* TASK STATEMENT
Express every line of the material below as a JSON list of strings, one string per line, with blank lines left out. Don't include the pictures.

* DATASET CONTENT
-- Opening Marker --

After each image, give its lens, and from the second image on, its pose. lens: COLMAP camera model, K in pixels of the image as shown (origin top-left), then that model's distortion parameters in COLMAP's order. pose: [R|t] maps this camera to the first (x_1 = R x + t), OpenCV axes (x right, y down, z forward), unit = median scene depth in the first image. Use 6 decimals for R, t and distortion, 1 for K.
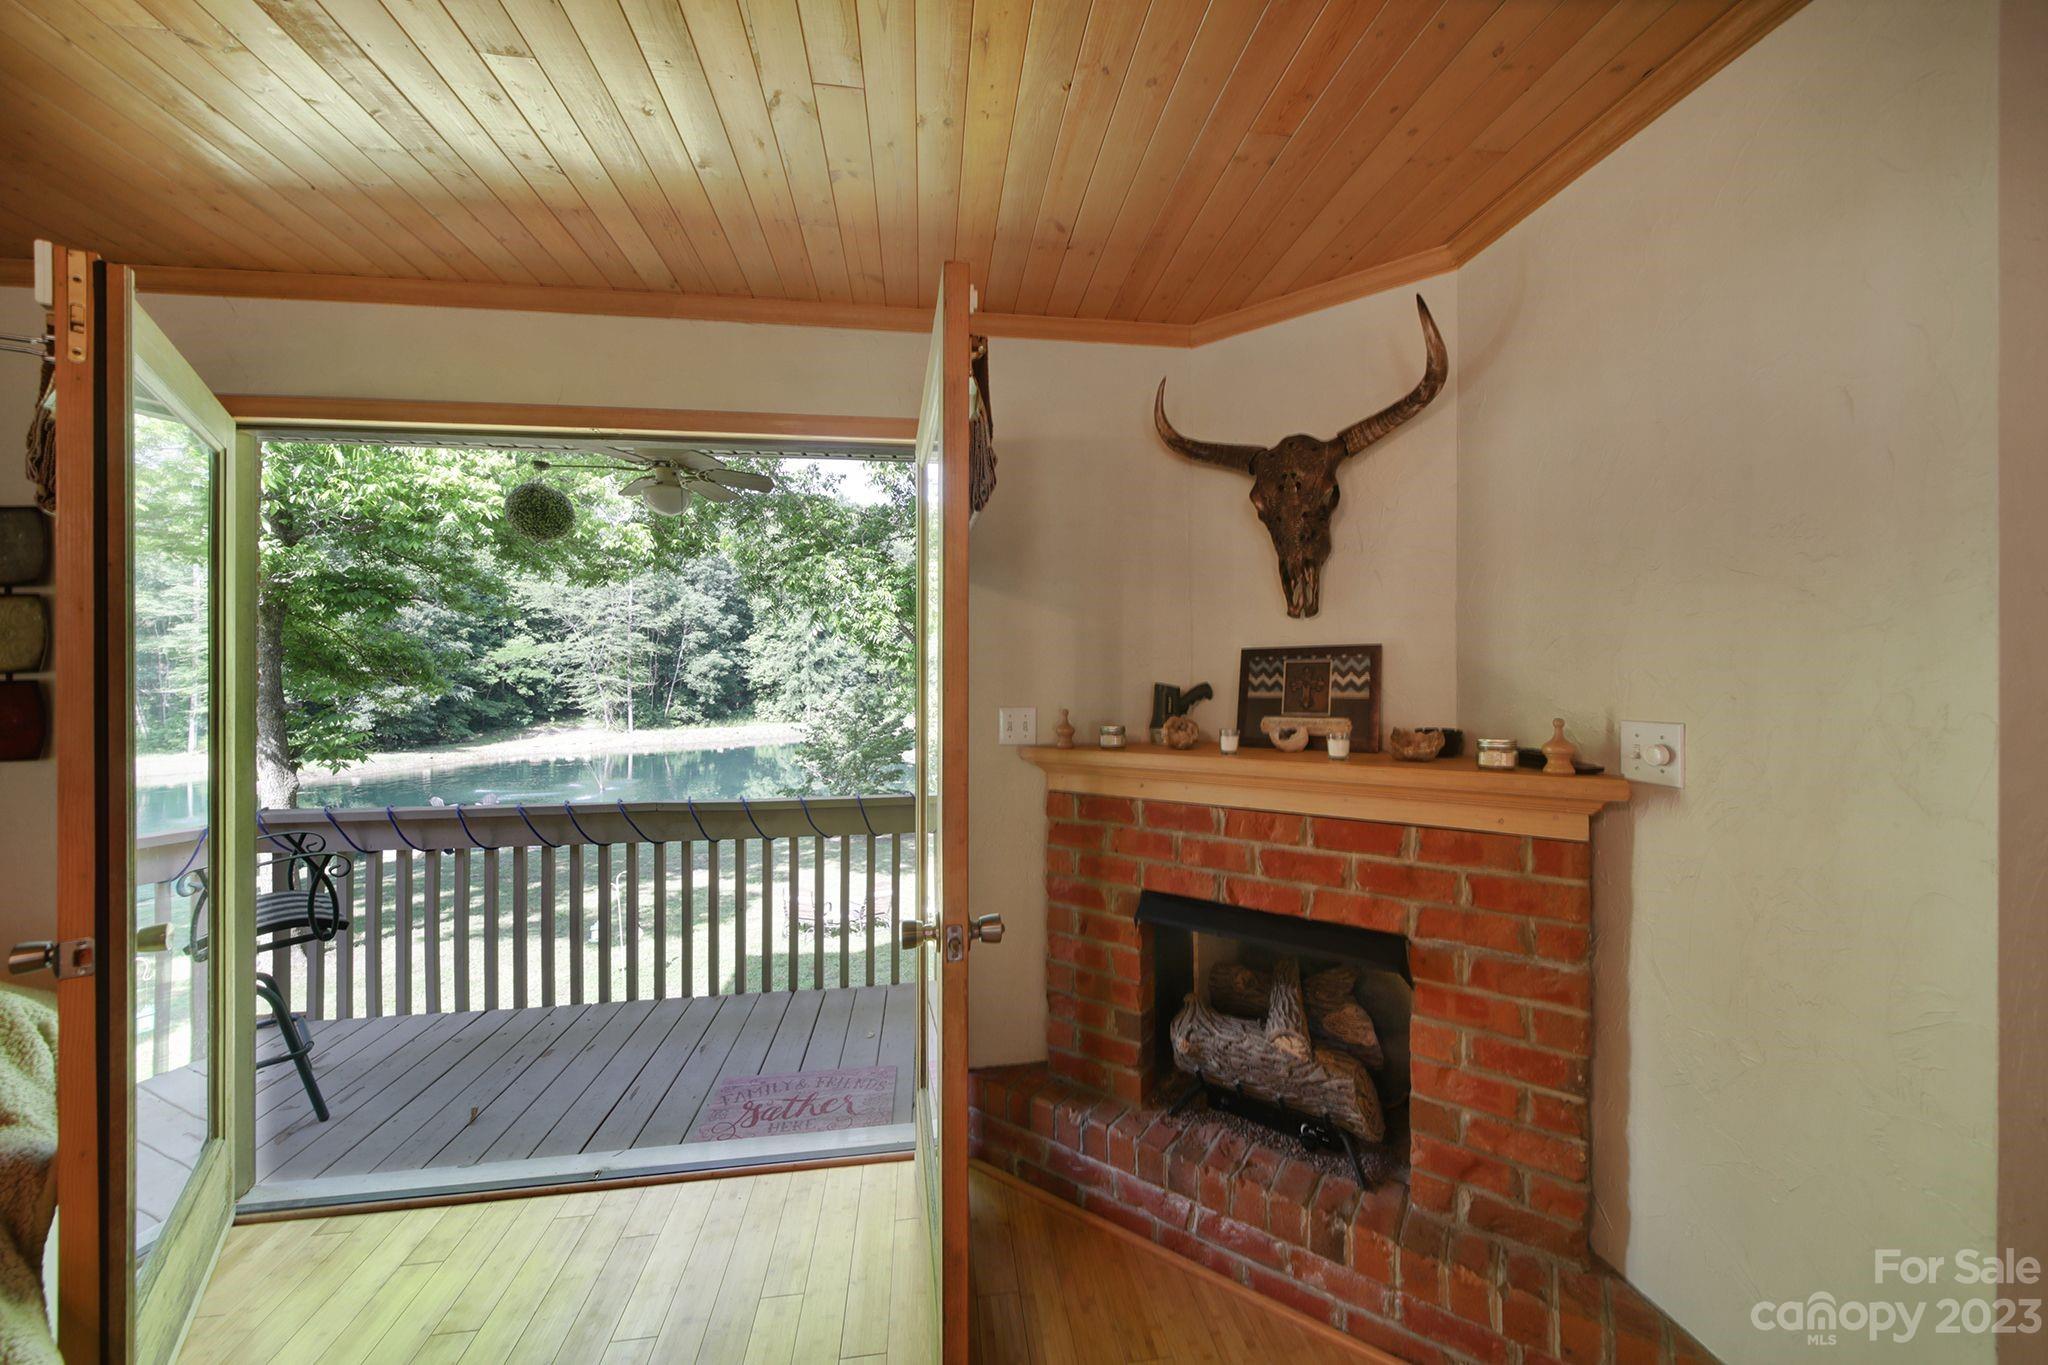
lens RADIAL K [[722.7, 0, 1032.1], [0, 722.7, 679.3], [0, 0, 1]] dist [0.001192, -0.001445]
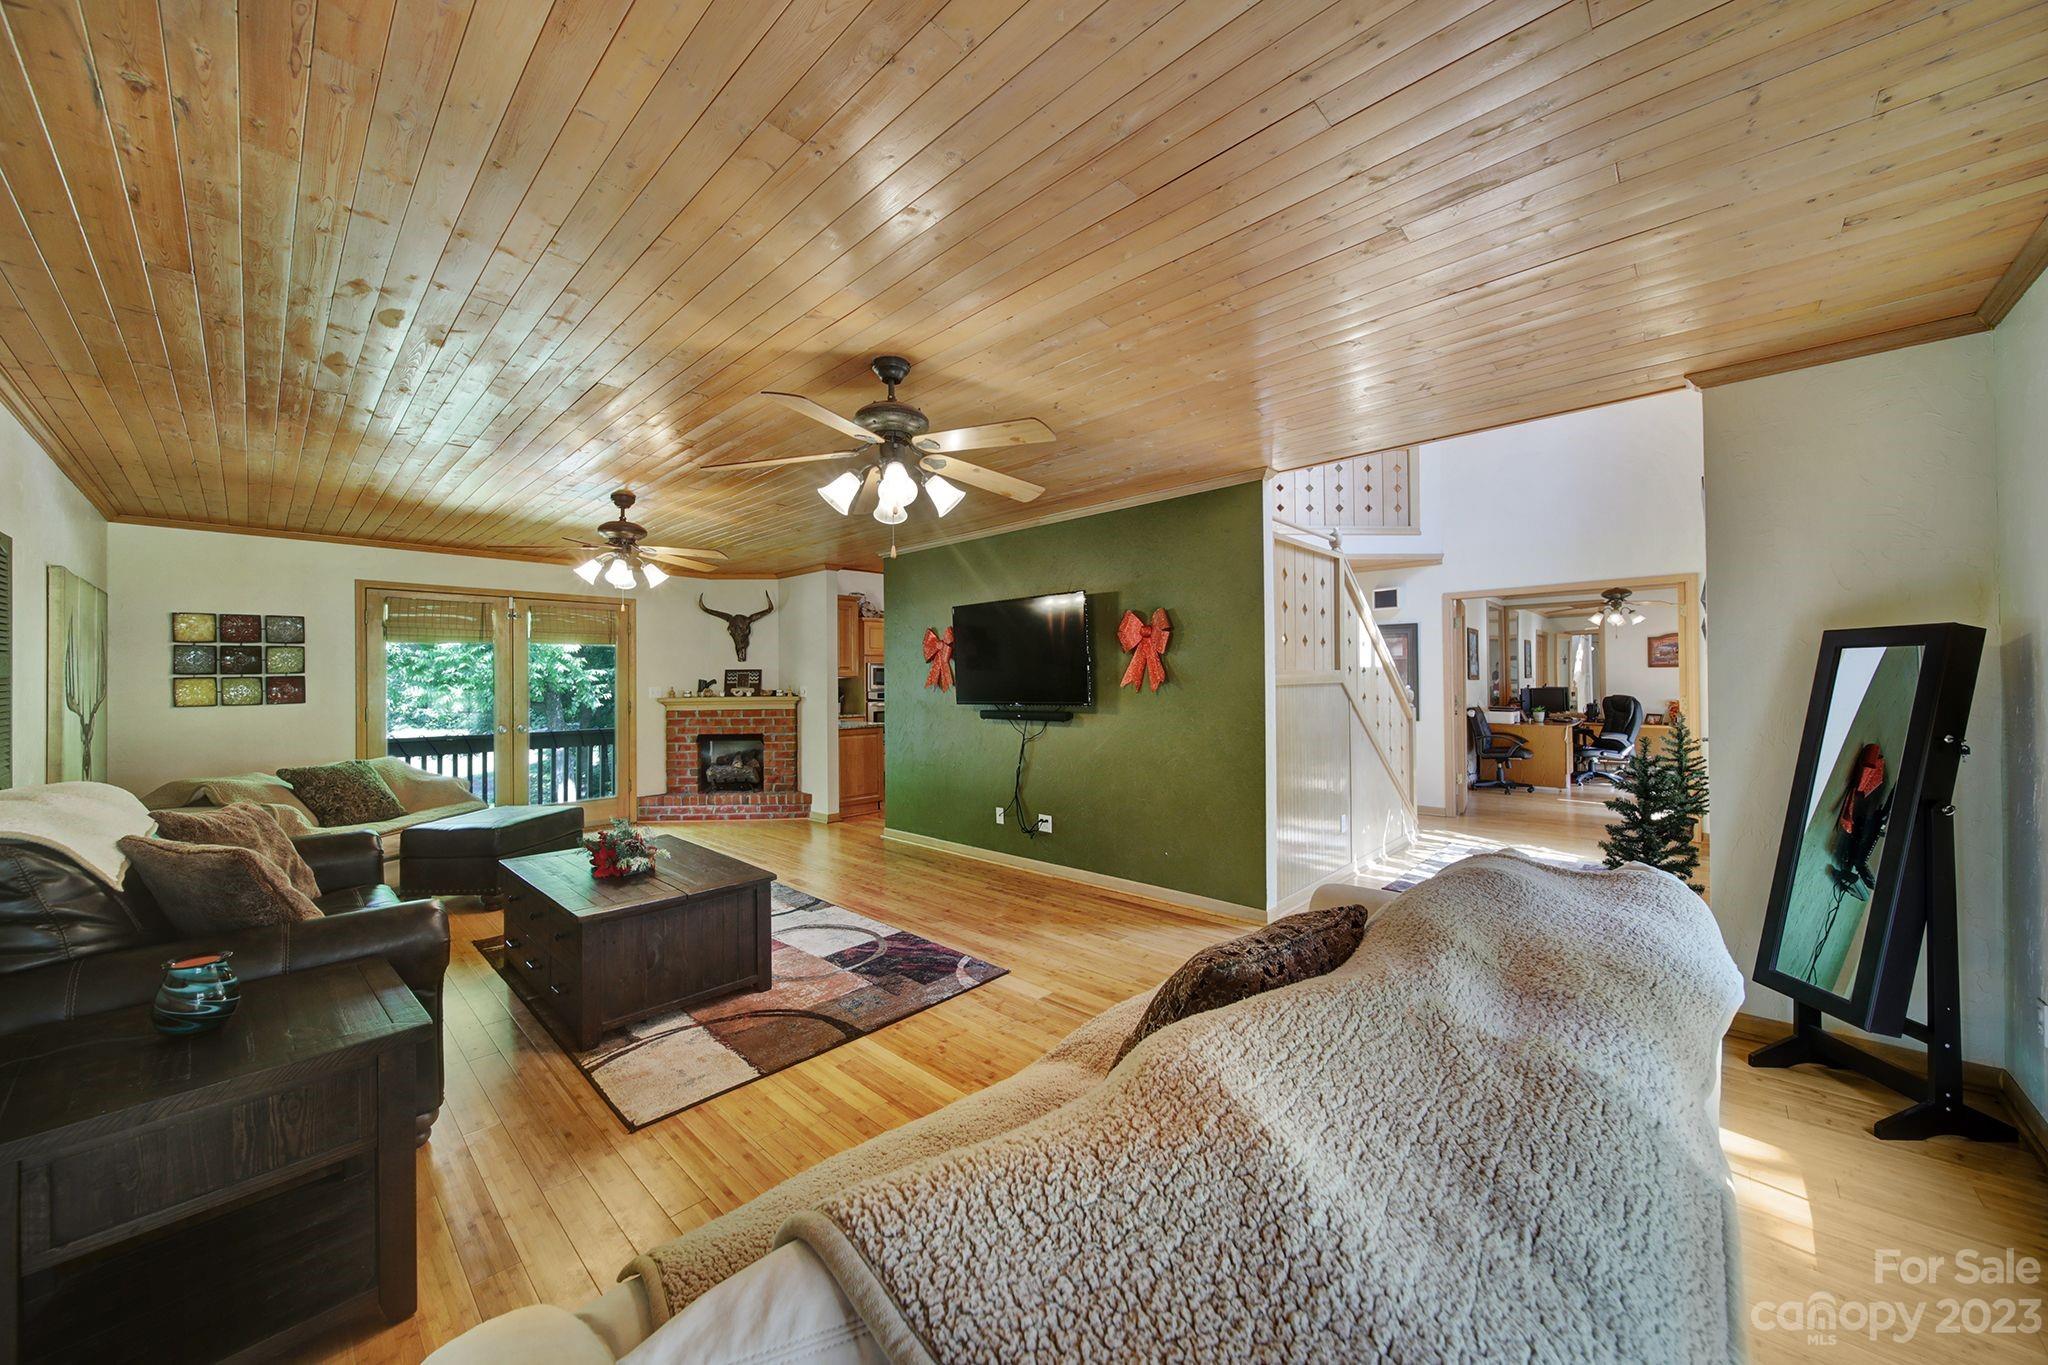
lens RADIAL K [[722.7, 0, 1015.8], [0, 722.7, 676.6], [0, 0, 1]] dist [0.001192, -0.001445]
pose [[0.788111, -0.002611, 0.615528, -0.903648], [0.009356, 0.999926, -0.007737, 0.039053], [-0.615462, 0.011857, 0.788077, -3.145904]]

-- Closing Marker --

* RESULT BELOW
[
  "After each image, give its lens, and from the second image on, its pose. lens: COLMAP camera model, K in pixels of the image as shown (origin top-left), then that model's distortion parameters in COLMAP's order. pose: [R|t] maps this camera to the first (x_1 = R x + t), OpenCV axes (x right, y down, z forward), unit = median scene depth in the first image. Use 6 decimals for R, t and distortion, 1 for K.",
  "lens RADIAL K [[722.7, 0, 1032.1], [0, 722.7, 679.3], [0, 0, 1]] dist [0.001192, -0.001445]",
  "lens RADIAL K [[722.7, 0, 1015.8], [0, 722.7, 676.6], [0, 0, 1]] dist [0.001192, -0.001445]",
  "pose [[0.788111, -0.002611, 0.615528, -0.903648], [0.009356, 0.999926, -0.007737, 0.039053], [-0.615462, 0.011857, 0.788077, -3.145904]]"
]